We had been waiting for six months while God dealt with the Egyptians. Now things were happening quickly; big things, major changes. It took God months to humble Egypt, and He wanted to transform us into new people in just a matter of two weeks.

 

It was as if Moshe knew exactly what we were feeling and thinking: “This Pesach is one day and night. In the future it will be a seven day holiday. God is compacting the full holiday into one day and night.”
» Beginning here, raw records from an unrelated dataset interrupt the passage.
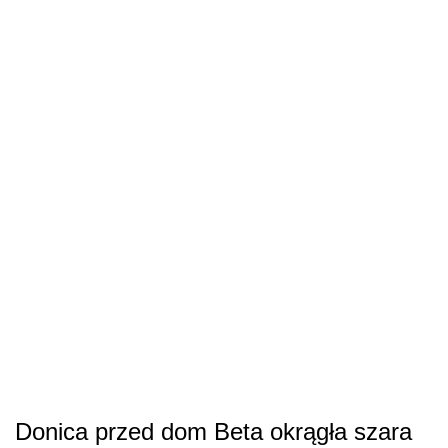
Donica przed dom Beta okrągła szara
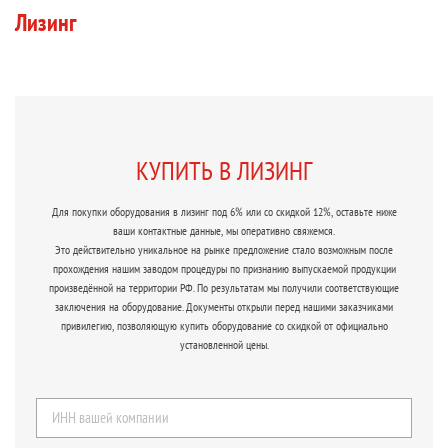
Лизинг
КУПИТЬ В ЛИЗИНГ
Для покупки оборудования в лизинг под 6% или со скидкой 12%, оставьте ниже
ваши контактные данные, мы оперативно свяжемся.
Это действительно уникальное на рынке предложение стало возможным после
прохождения нашим заводом процедуры по признанию выпускаемой продукции
произведённой на территории РФ. По результатам мы получили соответствующие
заключения на оборудование. Документы открыли перед нашими заказчиками
привилегию, позволяющую купить оборудование со скидкой от официально
установленной цены.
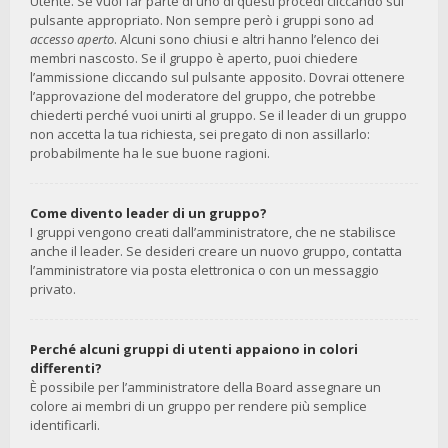
Utente. Se vuoi far parte di uno di questi procedi cliccando sul
pulsante appropriato. Non sempre però i gruppi sono ad
accesso aperto
. Alcuni sono chiusi e altri hanno l’elenco dei
membri nascosto. Se il gruppo è aperto, puoi chiedere
l’ammissione cliccando sul pulsante apposito. Dovrai ottenere
l’approvazione del moderatore del gruppo, che potrebbe
chiederti perché vuoi unirti al gruppo. Se il leader di un gruppo
non accetta la tua richiesta, sei pregato di non assillarlo:
probabilmente ha le sue buone ragioni.
Come divento leader di un gruppo?
I gruppi vengono creati dall’amministratore, che ne stabilisce
anche il leader. Se desideri creare un nuovo gruppo, contatta
l’amministratore via posta elettronica o con un messaggio
privato.
Perché alcuni gruppi di utenti appaiono in colori
differenti?
È possibile per l’amministratore della Board assegnare un
colore ai membri di un gruppo per rendere più semplice
identificarli.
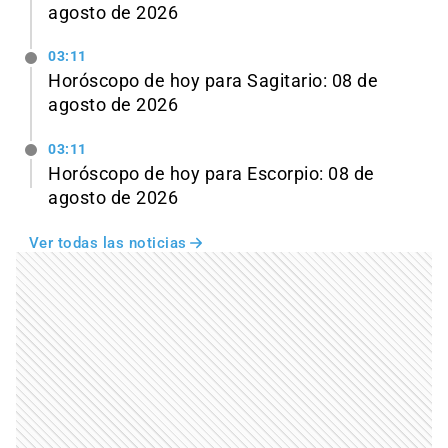
agosto de 2026
03:11
Horóscopo de hoy para Sagitario: 08 de
agosto de 2026
03:11
Horóscopo de hoy para Escorpio: 08 de
agosto de 2026
Ver todas las noticias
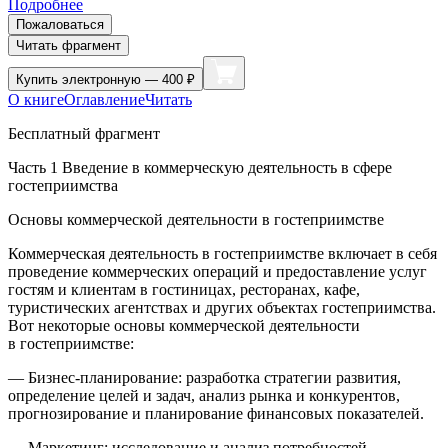
Подробнее
Пожаловаться
Читать фрагмент
Купить
электронную — 400 ₽
О книге
Оглавление
Читать
Бесплатный фрагмент
Часть 1 Введение в коммерческую деятельность в сфере
гостеприимства
Основы коммерческой деятельности в гостеприимстве
Коммерческая деятельность в гостеприимстве включает в себя
проведение коммерческих операций и предоставление услуг
гостям и клиентам в гостиницах, ресторанах, кафе,
туристических агентствах и других объектах гостеприимства.
Вот некоторые основы коммерческой деятельности
в гостеприимстве:
— Бизнес-планирование: разработка стратегии развития,
определение целей и задач, анализ рынка и конкурентов,
прогнозирование и планирование финансовых показателей.
— Маркетинг: исследование и анализ потребностей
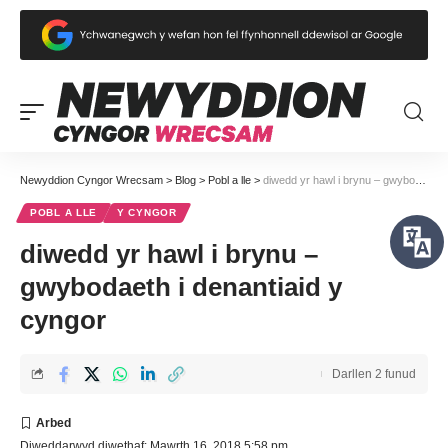
Newyddion Cyngor Wrecsam
>
Blog
>
Pobl a lle
>
diwedd yr hawl i brynu – gwybodaeth i denantiaid y cyngor
POBL A LLE
Y CYNGOR
diwedd yr hawl i brynu –
gwybodaeth i denantiaid y
cyngor
Darllen 2 funud
Diweddarwyd diwethaf: Mawrth 16, 2018 5:58 pm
We couldn’t fully understand what Moshe was saying. “Look,’ he said, “You will eat your offering dressed in your travel clothes, your packed bags at your side. You must finish your meal before midnight.”

“Will we be leaving at midnight? We don’t want to leave when everything is dark, as if we are sneaking out.”

“No, you won’t leave at midnight. You will leave the next day, but so much will happen that you have to understand that you will feel that you are speeding through time. Your former masters will bang at your doors begging you to leave right away. But I want you all to demand all their treasures, the ones you discovered during the plague of darkness. They will have to pay you to leave. They will actually be paying you for your work. They will have nothing left because they are nothing without you. Everything will change, and it will happen quickly.”

“I still don’t understand why we have to eat ready to travel if we won’t travel until the next morning,” a man shouted.

A man who looked like a Chassidic Rebbe, I think his name was Weinberg of Slonim, stood up and explained, “Because our journey actually begins when we eat the offering. We are not dressed for the trip out of Egypt. We are dressed for an entirely new journey through life.”